WHAT YOU SHOULD DO: Scan the listing below for the word "lists" and state how many lines hold it. Write nothing but the number.

DATASET EXTRACT:
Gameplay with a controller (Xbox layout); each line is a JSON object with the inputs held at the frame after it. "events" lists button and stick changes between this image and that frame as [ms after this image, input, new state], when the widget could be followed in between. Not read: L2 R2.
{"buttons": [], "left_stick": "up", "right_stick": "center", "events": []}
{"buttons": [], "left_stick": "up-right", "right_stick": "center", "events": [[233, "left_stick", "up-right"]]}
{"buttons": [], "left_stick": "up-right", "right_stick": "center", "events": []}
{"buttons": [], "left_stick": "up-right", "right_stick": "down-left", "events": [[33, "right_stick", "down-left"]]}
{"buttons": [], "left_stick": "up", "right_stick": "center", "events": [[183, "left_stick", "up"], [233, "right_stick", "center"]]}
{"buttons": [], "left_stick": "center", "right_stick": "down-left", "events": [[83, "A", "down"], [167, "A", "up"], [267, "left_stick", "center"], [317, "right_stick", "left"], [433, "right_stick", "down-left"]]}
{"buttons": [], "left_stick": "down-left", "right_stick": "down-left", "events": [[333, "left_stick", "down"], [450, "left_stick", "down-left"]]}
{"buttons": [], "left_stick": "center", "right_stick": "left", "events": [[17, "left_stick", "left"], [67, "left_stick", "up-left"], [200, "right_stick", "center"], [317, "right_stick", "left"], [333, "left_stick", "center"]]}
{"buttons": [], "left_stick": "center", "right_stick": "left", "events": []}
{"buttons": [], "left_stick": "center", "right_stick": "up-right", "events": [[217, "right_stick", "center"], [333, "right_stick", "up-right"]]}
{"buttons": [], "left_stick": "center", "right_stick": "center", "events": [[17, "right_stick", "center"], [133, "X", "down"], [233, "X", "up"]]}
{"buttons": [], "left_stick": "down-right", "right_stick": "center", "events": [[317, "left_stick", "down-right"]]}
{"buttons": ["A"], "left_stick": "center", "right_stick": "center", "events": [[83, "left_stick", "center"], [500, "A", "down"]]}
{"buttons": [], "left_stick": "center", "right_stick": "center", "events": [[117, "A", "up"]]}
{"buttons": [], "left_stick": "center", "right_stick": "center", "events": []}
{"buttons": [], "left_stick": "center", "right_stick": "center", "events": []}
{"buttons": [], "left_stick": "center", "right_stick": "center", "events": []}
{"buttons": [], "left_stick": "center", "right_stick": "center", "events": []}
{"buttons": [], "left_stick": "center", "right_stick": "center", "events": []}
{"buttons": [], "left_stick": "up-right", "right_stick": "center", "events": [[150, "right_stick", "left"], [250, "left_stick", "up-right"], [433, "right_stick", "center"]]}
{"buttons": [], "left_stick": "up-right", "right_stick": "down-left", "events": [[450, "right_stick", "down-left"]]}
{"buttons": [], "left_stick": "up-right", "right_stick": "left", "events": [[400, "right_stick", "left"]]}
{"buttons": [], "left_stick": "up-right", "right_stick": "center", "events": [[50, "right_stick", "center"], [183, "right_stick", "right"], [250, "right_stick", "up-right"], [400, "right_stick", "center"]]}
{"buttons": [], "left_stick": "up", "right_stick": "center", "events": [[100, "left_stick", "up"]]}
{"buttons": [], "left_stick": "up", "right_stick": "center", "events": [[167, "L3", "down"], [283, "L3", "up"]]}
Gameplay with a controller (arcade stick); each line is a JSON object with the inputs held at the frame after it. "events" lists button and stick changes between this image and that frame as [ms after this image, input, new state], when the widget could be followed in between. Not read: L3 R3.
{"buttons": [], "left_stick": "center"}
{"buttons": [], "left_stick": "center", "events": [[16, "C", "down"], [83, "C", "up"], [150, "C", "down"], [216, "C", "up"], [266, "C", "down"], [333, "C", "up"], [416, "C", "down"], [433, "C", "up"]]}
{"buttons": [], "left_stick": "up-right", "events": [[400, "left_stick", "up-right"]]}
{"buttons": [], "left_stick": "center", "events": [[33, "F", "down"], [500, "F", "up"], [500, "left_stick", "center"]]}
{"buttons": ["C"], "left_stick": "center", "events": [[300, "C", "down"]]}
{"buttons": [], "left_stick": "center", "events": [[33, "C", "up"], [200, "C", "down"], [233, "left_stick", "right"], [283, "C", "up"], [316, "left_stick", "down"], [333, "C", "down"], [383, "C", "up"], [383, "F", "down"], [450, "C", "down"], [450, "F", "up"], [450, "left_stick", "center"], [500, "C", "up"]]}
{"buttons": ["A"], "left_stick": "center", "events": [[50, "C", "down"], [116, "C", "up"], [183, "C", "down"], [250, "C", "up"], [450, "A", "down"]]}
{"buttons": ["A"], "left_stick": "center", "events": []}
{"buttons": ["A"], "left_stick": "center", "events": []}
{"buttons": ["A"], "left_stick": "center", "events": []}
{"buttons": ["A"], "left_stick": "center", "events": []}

RESULT OF THIS EXERCISE: 2